Head of the Sports Sector in the Security Affairs Department of the Central Committee of the SED
- In office January 1953 – 20 May 1959
- Secretary: Erich Honecker; Paul Verner;
- Preceded by: Position established
- Succeeded by: Rudolf Hellmann

Personal details
- Born: Franz Rydz 27 May 1927 Salsitz, Province of Saxony, Free State of Prussia, Weimar Republic (now Saxony-Anhalt, Germany)
- Died: 20 November 1989 (aged 62) Kienbaum, Bezirk Frankfurt (Oder), East Germany
- Cause of death: Suicide by firearm
- Party: Socialist Unity Party
- Alma mater: "Karl Marx" Party Academy;
- Occupation: Sports Official; Party Functionary;
- Central institution membership 1959–1976: Member, FDJ Central Council ; Other offices held 1970–1989: Treasurer, National Olympic Committee of the German Democratic Republic ; 1961–1989: Vice President, Deutscher Fußball-Verband der DDR ; 1966–1989: Vice President, Deutscher Turn- und Sportbund ; 1959–1966: Secretary, Deutscher Turn- und Sportbund ;

= Franz Rydz =

German politician (1927–2007)

Franz Rydz (27 May 1927 – 20 November 1989) was an East German high-ranking sports official and party functionary of the Socialist Unity Party (SED).

Rydz started his career in the SED apparatus, later serving as a high-ranking official in several East German sports organizations, including as vice president of both the German Gymnastics and Sports Federation and the East German German Football Association.

Early on during the Peaceful Revolution, Rydz shot himself.

== Life and career ==
Rydz was born on 27 May 1927 in Salsitz, then part of the Prussian Province of Saxony. Following the establishment of East Germany, Rydz served as chairman of the State Sports Committee of Saxony-Anhalt from 1950 to 1952.

After attending the SED's "Karl Marx" Party Academy, he joined the apparatus of the Central Committee of the SED as head of the newly established Youth and Sports Sector in the LOPMO Department in 1953, reorganized as Sports Sector in the Security Affairs Department in August 1955. This made him the highest-ranking party official for sports at the time.

In May 1959, he was transferred to the German Gymnastics and Sports Federation (Deutscher Turn- und Sportbund, DTSB), the recently created mass organization for all East German sports. He was succeeded as sector head by Rudolf Hellmann.

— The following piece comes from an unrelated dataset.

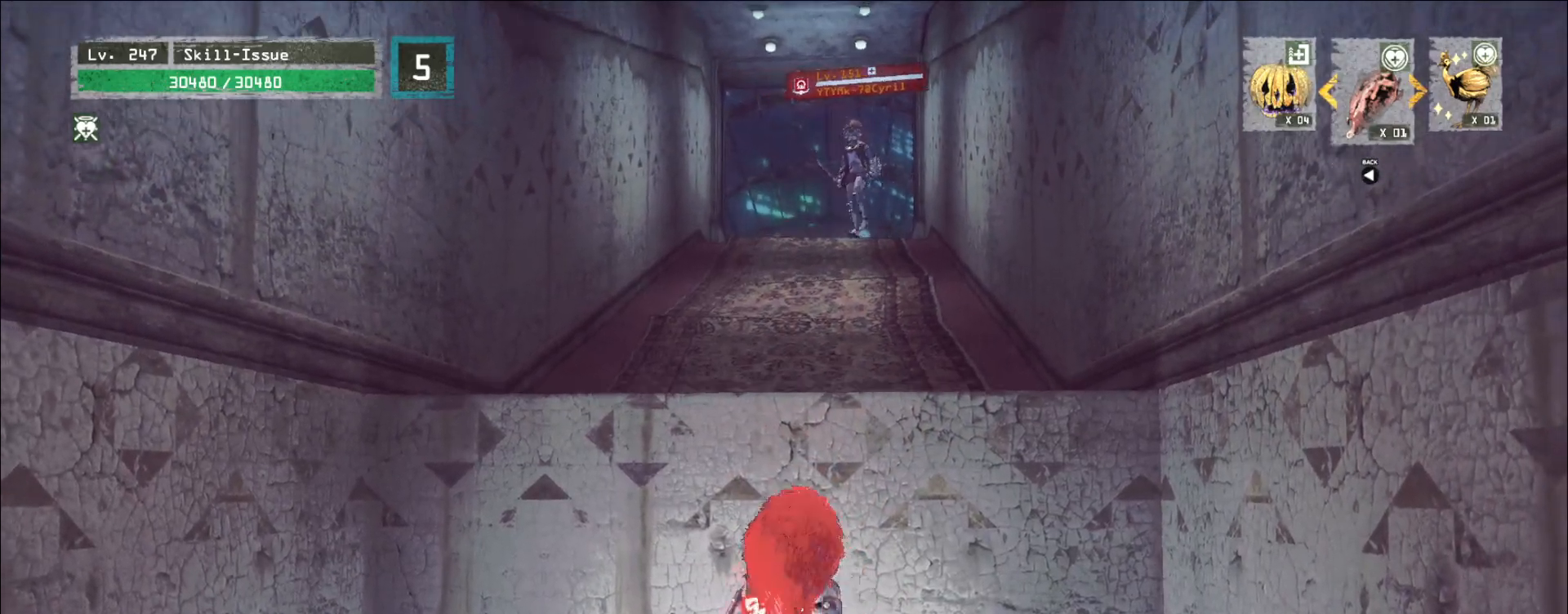
{"keys": [], "mouse": [], "events": [[300, "2", "down"], [350, "2", "up"]]}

He initially joined the DTSB as secretary, being promoted to vice president with responsibility for finance in 1966. Additionally, he was a member of the Central Council of the Free German Youth from 1959 to 1976. Furthermore, he was vice president of the East German Football Association of the German Democratic Republic starting in 1961 and, from 1970, treasurer of East Germany's National Olympic Committee.

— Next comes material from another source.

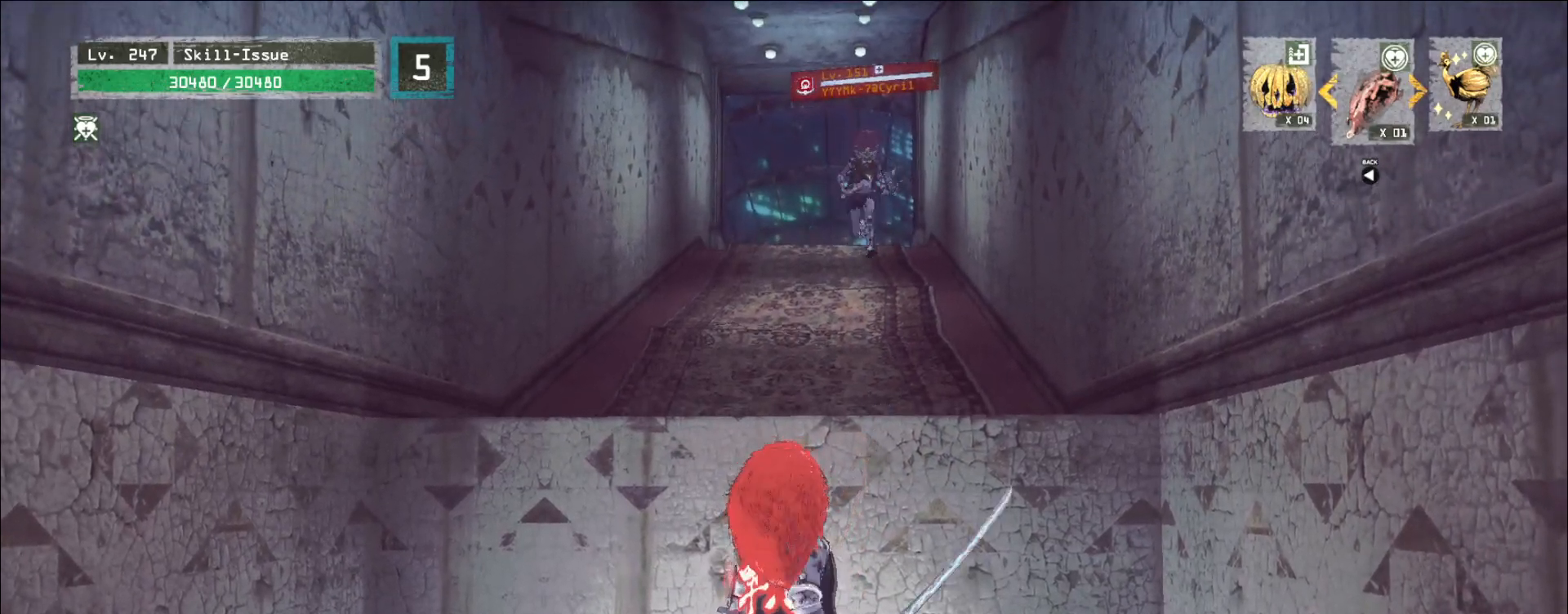
{"keys": [], "mouse": [], "events": []}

Among the leading East German sports officials, Rydz was more open towards what the SED deemed the "commercialization" of sports, culminating in him signing an advertising contract with West German sports apparel company Adidas in May 1982 as DTSB vice president. Rydz had previously been accused of repeatedly having been to West Germany to buy shoes for top East German athletes in 1970.

In the early 1970s, Rydz unsuccessfully tried to pressure East Germany national football team member Jürgen Croy to transfer from his club BSG Sachsenring Zwickau to a more prominent Bezirk-level club.

== Death ==
During the Peaceful Revolution, many high-ranking East German sports officials came under intensive public scrutiny, facing accusations of corruption and embezzlement. On 20 November 1989, Rydz destroyed potentially incriminating documents for one and a half hours and later died from a self-inflicted gunshot wound in Kienbaum, seat of the Olympic National Training Centre. After his death, 291,000 West German marks in cash were found in his East Berlin office. The cash is said to have been used to buy sports equipment and medicines in the West, among other things. Rydz was one of several mid-level SED functionaries to commit suicide during the Peaceful Revolution.

After German reunification, many high-ranking East German sports officials were convicted for their involvement in the mass doping of East German athletes.